[Supplied records Boundary: Start]

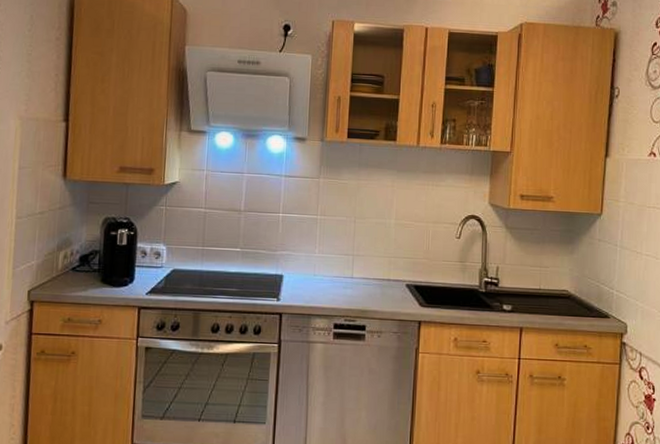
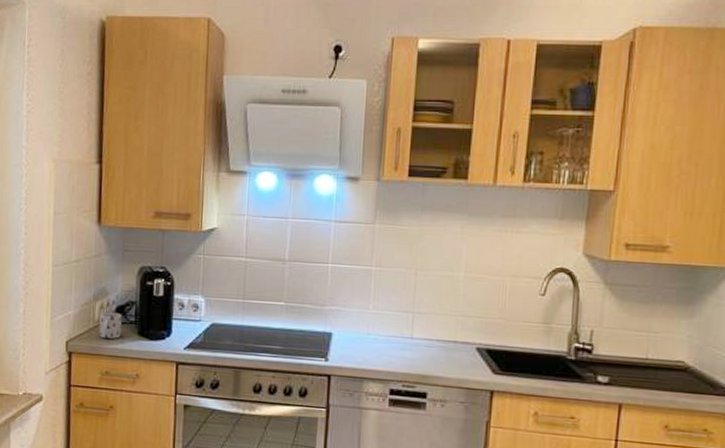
mug: none [61,261,86,287] -> present [98,312,122,339]

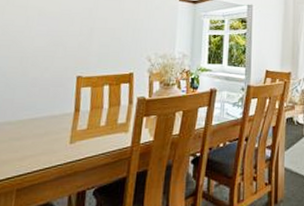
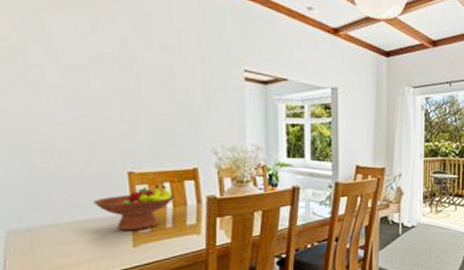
fruit bowl: none [44,86,111,129] -> present [92,184,175,231]

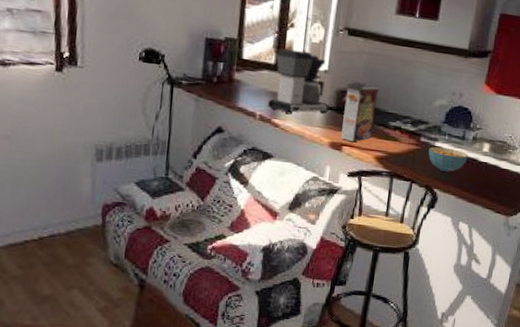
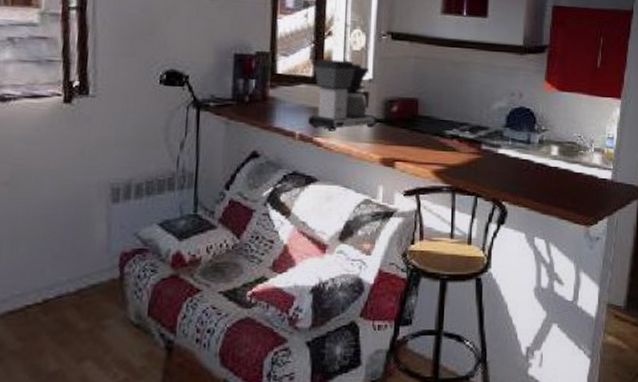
cereal box: present [340,82,380,143] -> none [392,89,431,157]
cereal bowl: present [428,147,468,173] -> none [492,153,536,182]

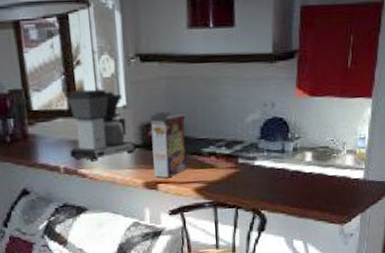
cereal box: none [392,89,431,157] -> present [150,112,187,178]

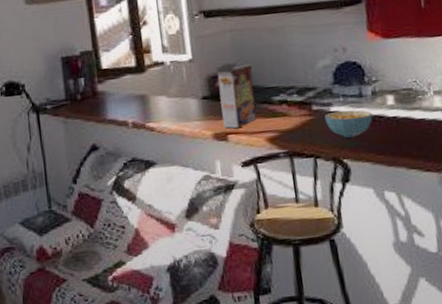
coffee maker: present [67,89,137,162] -> none [135,45,205,115]
cereal bowl: none [249,164,291,191] -> present [324,110,373,139]

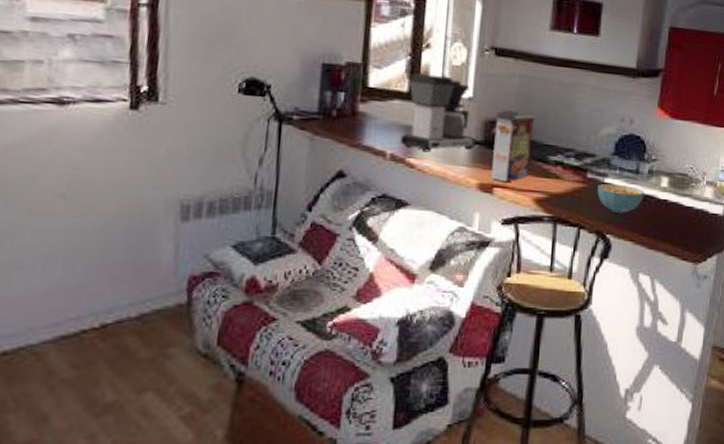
coffee maker: none [135,45,205,115] -> present [400,73,477,152]

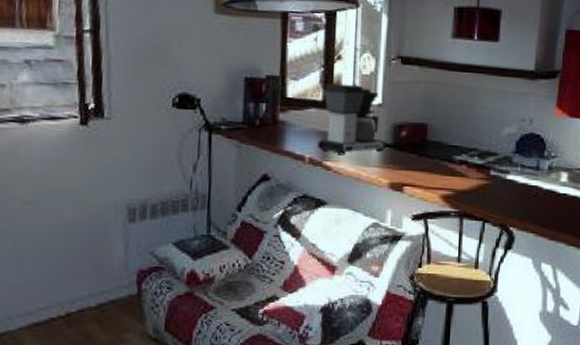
cereal box: present [490,110,535,183] -> none [400,114,440,182]
cereal bowl: present [597,183,645,214] -> none [500,179,545,208]

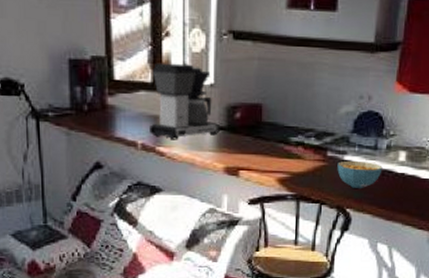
cereal bowl: none [500,179,545,208] -> present [337,160,383,189]

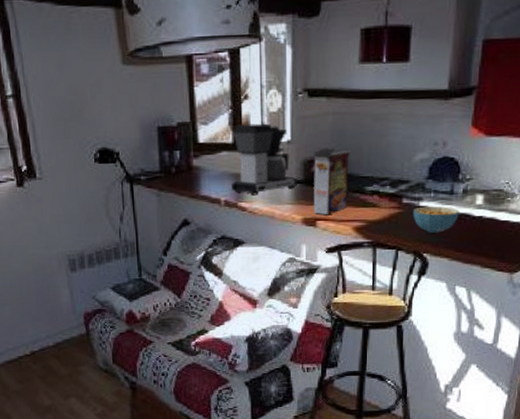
cereal box: none [235,94,276,165] -> present [313,148,350,215]

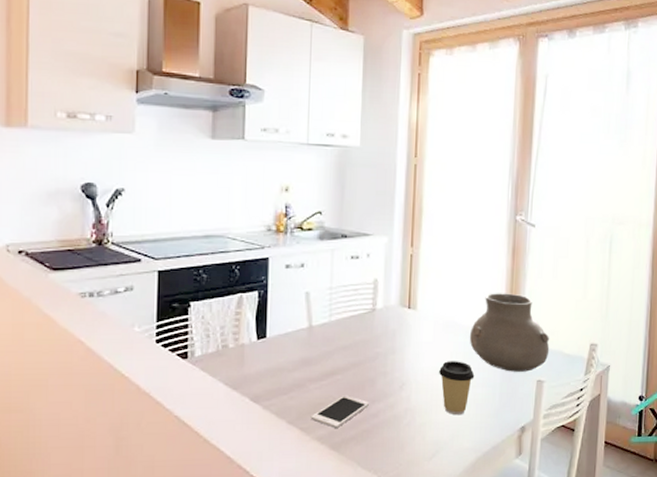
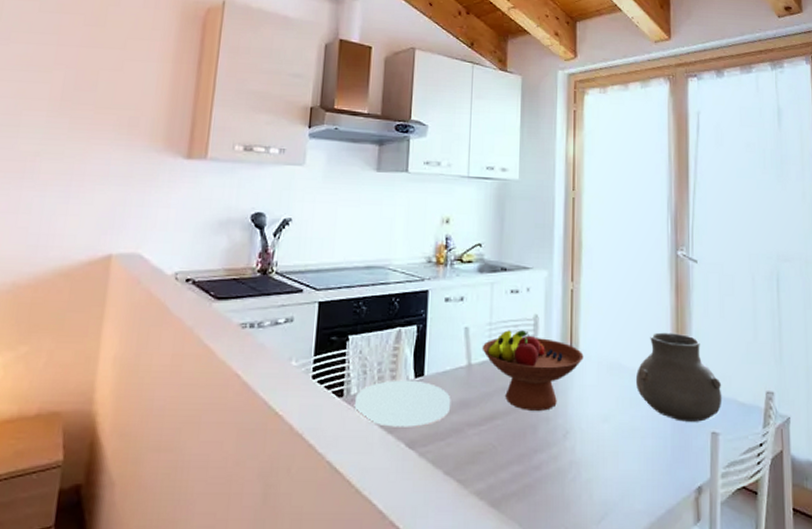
plate: none [199,342,292,384] -> present [354,380,450,427]
cell phone: present [310,394,370,429] -> none [468,442,532,482]
fruit bowl: none [322,294,421,366] -> present [482,330,584,411]
coffee cup: present [439,361,475,415] -> none [605,407,643,471]

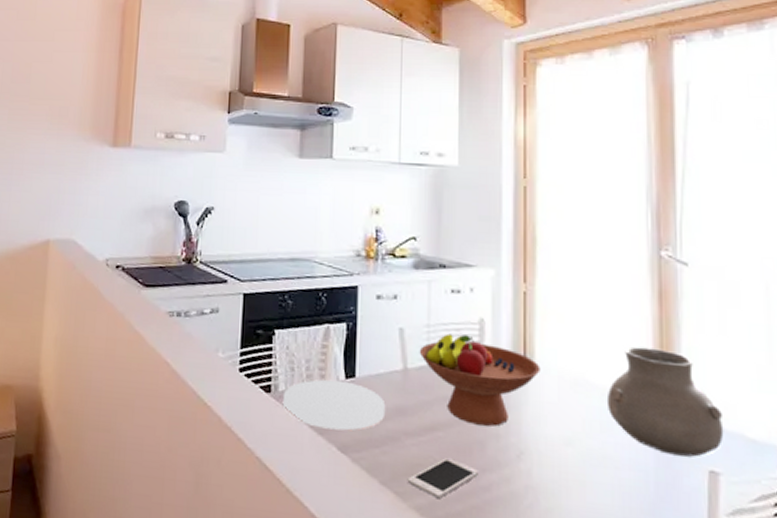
cell phone: none [468,442,532,482] -> present [407,457,480,499]

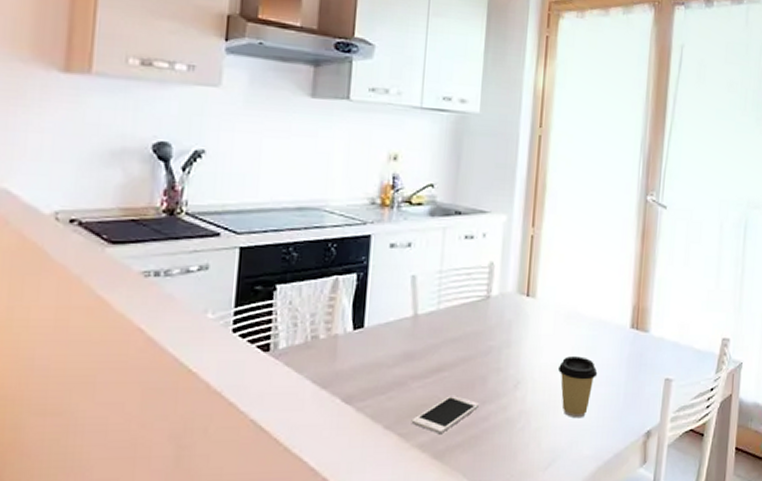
plate: present [282,379,384,431] -> none [282,332,393,382]
fruit bowl: present [419,333,540,427] -> none [430,278,541,362]
coffee cup: none [568,429,618,505] -> present [558,356,598,419]
vase: present [606,346,724,457] -> none [593,280,679,369]

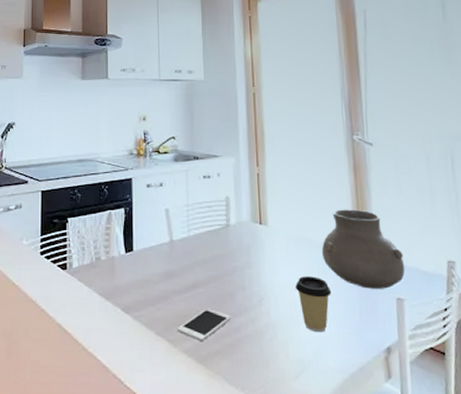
vase: none [593,280,679,369] -> present [321,209,405,289]

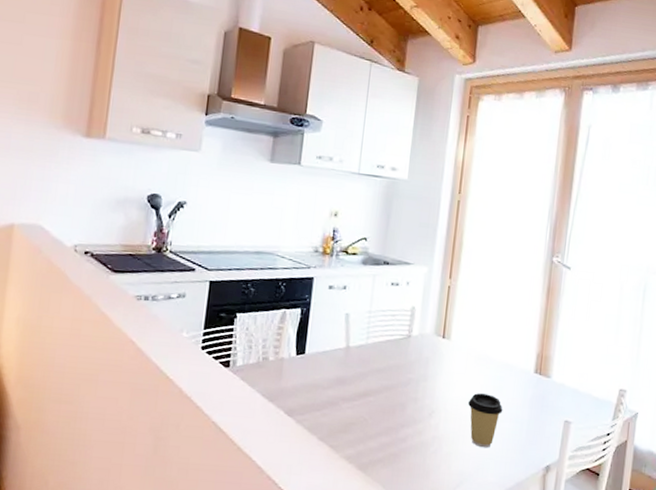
cell phone: present [177,307,232,342] -> none [341,416,399,450]
vase: present [321,209,405,289] -> none [500,330,579,411]

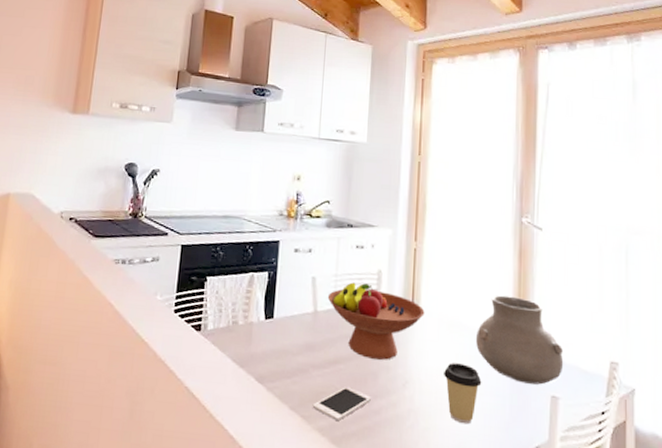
cell phone: none [341,416,399,450] -> present [312,386,372,422]
fruit bowl: none [360,318,455,392] -> present [327,282,425,360]
vase: none [500,330,579,411] -> present [475,295,564,385]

[Supplied records Boundary: End]

- Required work -
In your copy, please omit the pictures and print every line of the records exactly.

- Solution to the exercise -
mug: none [61,261,86,287] -> present [98,312,122,339]

fruit bowl: none [44,86,111,129] -> present [92,184,175,231]

cereal box: present [340,82,380,143] -> none [392,89,431,157]
cereal bowl: present [428,147,468,173] -> none [492,153,536,182]

cereal box: none [392,89,431,157] -> present [150,112,187,178]

coffee maker: present [67,89,137,162] -> none [135,45,205,115]
cereal bowl: none [249,164,291,191] -> present [324,110,373,139]

coffee maker: none [135,45,205,115] -> present [400,73,477,152]

cereal box: present [490,110,535,183] -> none [400,114,440,182]
cereal bowl: present [597,183,645,214] -> none [500,179,545,208]

cereal bowl: none [500,179,545,208] -> present [337,160,383,189]

cereal box: none [235,94,276,165] -> present [313,148,350,215]

plate: none [199,342,292,384] -> present [354,380,450,427]
cell phone: present [310,394,370,429] -> none [468,442,532,482]
fruit bowl: none [322,294,421,366] -> present [482,330,584,411]
coffee cup: present [439,361,475,415] -> none [605,407,643,471]

cell phone: none [468,442,532,482] -> present [407,457,480,499]

plate: present [282,379,384,431] -> none [282,332,393,382]
fruit bowl: present [419,333,540,427] -> none [430,278,541,362]
coffee cup: none [568,429,618,505] -> present [558,356,598,419]
vase: present [606,346,724,457] -> none [593,280,679,369]

vase: none [593,280,679,369] -> present [321,209,405,289]

cell phone: present [177,307,232,342] -> none [341,416,399,450]
vase: present [321,209,405,289] -> none [500,330,579,411]

cell phone: none [341,416,399,450] -> present [312,386,372,422]
fruit bowl: none [360,318,455,392] -> present [327,282,425,360]
vase: none [500,330,579,411] -> present [475,295,564,385]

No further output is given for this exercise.